Part one: from agent session to annotated commit
Two layers of hooks cooperate. Hooks inside the coding agent notice when sessions start, when prompts are submitted, and when the agent finishes, and they record the live sessions in a small per-worktree file — and share the in-progress trace in the background. Hooks inside git then fire at commit time: one collects the active trace references, and one writes them into the repository's notes and pushes them. Everything after the commit itself happens in the background, so committing is never slowed down or blocked.
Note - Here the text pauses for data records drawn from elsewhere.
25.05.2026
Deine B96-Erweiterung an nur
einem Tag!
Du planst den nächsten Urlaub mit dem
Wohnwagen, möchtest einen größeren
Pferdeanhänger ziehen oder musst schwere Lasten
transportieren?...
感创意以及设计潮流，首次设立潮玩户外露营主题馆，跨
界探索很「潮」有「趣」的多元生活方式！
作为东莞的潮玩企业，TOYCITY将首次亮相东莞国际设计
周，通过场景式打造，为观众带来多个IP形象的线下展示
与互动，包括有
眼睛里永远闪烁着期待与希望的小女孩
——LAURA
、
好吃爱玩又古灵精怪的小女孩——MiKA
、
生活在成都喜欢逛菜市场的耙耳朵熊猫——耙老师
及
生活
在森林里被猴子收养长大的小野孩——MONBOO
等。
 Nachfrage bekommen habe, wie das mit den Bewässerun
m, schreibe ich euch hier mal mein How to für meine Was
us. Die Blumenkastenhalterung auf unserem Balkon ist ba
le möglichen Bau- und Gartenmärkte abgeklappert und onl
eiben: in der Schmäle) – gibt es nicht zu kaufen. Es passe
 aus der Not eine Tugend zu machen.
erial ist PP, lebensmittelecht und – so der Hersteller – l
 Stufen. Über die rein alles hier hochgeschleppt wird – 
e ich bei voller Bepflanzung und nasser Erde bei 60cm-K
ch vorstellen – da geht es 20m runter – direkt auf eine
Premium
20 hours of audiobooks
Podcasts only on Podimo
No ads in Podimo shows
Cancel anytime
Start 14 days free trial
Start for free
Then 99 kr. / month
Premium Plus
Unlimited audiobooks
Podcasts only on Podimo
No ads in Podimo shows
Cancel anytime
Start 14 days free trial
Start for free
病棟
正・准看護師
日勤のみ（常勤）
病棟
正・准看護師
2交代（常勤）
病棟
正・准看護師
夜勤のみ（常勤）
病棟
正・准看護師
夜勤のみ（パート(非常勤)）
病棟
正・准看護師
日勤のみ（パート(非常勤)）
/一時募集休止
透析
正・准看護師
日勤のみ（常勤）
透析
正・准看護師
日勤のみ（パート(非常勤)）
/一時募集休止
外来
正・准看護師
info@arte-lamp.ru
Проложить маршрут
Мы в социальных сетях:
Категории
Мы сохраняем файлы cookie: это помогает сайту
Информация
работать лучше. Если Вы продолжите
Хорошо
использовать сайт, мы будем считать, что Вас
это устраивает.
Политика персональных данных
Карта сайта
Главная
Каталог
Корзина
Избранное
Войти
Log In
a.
sequenceDiagram autonumber actor Dev as Developer participant Agent as Coding agent participant Hooks as Installed hooks participant Git as Git repository participant CLI as Command-line tool participant API as Platform API Dev->>Agent: works on a change Agent->>Hooks: lifecycle events (start · prompt · done · end) Hooks->>Git: record live sessions in the worktree's active file Hooks->>CLI: share the in-progress trace (background) CLI->>API: upload / refresh the trace Dev->>Git: commit Git->>Hooks: commit-time hooks fire Hooks->>Git: read the active file · attach trace references as notes on the commit Hooks->>CLI: share anything unshared (background, never blocks) Hooks->>Git: push the notes to the remote (retried on next push if offline) Note over Hooks: persistent failures (e.g. logged out) surface
as a warning at the next commit or push
The notes are appended, not overwritten, so several developers — and several sessions — can each attach their traces to the same commit. Because notes are ordinary git refs, they clone and fetch like any other history: a teammate who clones the repo can immediately browse every trace attached to its past commits.
Part two: from pushed notes to a pull-request comment
On the hosting side, the platform's GitHub App receives pull-request events for repositories where it is installed. It reads the notes straight from the repository — no extra sync step — resolves each referenced trace, and keeps one comment up to date as the branch grows.
sequenceDiagram autonumber actor Rev as Reviewer participant GH as GitHub participant Hook as Platform webhook participant API as Platform API participant Store as Metadata store Note over GH: pull request opened or updated GH->>Hook: signed pull-request event Hook->>Hook: verify the signature · queue processing Hook->>GH: authenticate as the app installation Hook->>GH: list the pull request's commits Hook->>GH: read the trace notes on those commits GH-->>Hook: trace references Hook->>API: resolve each referenced trace API->>Store: load trace records (title · author · agent · size) Store-->>Hook: traces on the pull request's branch Hook->>GH: create or update the pull-request comment with trace links Rev->>GH: opens the pull request GH-->>Rev: code plus links to the conversations that produced it Rev->>API: follows a trace link API-->>Rev: the trace page (subject to its visibility)
Two details keep the comment honest. Traces are filtered by branch, so notes that land on commits through rebases or shared history don't pull unrelated sessions into the pull request. And the comment is a single upserted marker, so force-pushes and new commits rewrite it rather than stacking up duplicates. Traces keep their normal visibility rules — a link in a comment never makes a private trace readable to outsiders.